= Henry Ethelbert Coupland =

Canadian politician

Henry Ethelbert "Hal" Coupland (December 28, 1915 - December 26, 1994) was a farmer, business owner and political figure in Saskatchewan. He represented Meadow Lake from 1964 to 1975 in the Legislative Assembly of Saskatchewan as a Liberal.

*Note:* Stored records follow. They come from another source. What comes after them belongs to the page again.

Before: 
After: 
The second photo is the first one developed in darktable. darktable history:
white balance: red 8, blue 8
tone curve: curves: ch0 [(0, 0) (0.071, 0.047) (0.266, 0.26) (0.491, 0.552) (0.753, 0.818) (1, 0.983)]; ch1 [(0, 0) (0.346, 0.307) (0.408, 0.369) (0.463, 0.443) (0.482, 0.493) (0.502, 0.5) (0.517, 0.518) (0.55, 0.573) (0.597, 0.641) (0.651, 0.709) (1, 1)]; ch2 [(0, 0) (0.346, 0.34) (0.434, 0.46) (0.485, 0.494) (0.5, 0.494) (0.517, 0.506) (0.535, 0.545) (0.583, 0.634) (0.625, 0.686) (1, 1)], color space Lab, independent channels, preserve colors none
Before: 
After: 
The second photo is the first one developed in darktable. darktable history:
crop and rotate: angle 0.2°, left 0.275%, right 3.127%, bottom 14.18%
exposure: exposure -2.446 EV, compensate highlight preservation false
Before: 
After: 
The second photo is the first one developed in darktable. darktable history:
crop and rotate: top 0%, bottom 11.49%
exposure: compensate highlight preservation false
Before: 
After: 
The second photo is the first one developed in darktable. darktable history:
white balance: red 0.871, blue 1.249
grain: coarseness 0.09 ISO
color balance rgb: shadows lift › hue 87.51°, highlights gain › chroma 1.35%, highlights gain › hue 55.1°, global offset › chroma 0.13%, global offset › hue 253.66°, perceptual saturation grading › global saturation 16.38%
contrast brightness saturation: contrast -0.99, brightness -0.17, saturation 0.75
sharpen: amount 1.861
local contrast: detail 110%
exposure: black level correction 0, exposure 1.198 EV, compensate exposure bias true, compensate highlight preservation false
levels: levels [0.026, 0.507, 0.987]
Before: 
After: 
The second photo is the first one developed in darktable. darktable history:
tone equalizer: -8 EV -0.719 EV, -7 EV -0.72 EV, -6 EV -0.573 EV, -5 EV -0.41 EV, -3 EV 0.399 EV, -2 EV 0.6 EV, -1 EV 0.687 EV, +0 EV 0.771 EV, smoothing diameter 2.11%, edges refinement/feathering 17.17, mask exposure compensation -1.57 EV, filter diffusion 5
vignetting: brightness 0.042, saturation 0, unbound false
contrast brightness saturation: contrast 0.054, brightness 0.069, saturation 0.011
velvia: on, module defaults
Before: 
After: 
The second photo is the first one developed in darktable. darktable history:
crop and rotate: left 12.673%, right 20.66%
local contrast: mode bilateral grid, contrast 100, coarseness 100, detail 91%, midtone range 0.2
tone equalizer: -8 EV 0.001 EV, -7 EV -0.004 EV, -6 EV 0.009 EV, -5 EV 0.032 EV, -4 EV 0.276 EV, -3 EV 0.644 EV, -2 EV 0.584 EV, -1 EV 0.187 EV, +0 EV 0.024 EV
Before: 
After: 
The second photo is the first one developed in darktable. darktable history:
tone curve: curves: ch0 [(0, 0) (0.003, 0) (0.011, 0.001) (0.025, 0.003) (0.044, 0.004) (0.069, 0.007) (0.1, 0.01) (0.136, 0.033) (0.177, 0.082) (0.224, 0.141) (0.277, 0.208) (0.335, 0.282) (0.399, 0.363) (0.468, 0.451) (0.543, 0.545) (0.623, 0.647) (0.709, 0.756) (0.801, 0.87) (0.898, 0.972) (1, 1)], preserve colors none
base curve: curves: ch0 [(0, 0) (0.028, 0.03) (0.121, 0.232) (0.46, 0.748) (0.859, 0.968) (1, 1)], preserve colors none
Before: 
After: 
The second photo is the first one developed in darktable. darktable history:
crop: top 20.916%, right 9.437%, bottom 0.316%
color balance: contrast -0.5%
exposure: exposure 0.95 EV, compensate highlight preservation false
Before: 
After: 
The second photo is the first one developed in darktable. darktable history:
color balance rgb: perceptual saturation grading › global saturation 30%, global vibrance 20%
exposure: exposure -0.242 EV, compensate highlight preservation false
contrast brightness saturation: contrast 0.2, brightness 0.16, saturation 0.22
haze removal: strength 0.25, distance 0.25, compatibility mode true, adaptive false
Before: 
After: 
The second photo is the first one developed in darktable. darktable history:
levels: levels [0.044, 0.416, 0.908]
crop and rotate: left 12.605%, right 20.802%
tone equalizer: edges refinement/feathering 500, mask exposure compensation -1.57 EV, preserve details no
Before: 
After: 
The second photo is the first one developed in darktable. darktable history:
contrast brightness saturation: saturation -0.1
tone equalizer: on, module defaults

He was born in Yorkton, Saskatchewan, the son of Russell Ethelbert Coupland and Mary Boyes, and was educated there and in Prelate. In the early 1930s, Coupland moved with his family to a homestead at Golden Ridge. He married Ina Maxime Campbell in 1940. Coupland farmed near Goodsoil for several years and then moved to Hamilton, Ontario. He returned to the Dunfield district and then moved to Meadow Lake, where he worked for the Pioneer Grain Company. Coupland then operated a feed mill, then a chick hatchery and, later, a real estate and insurance company. He also served as chairman of the Golden Ridge school board and as a member of the town council for Meadow Lake. Coupland ran unsuccessfully for a seat in the provincial assembly in 1960 before being elected in 1964. He was defeated by Gordon McNeill when he ran for reelection in 1975. He ran again unsuccessfully in 1978 for the Athabasca seat in the Saskatchewan assembly. Coupland served as mayor of Meadow Lake from 1976 to 1980. He died in Meadow Lake Union Hospital at the age of 78.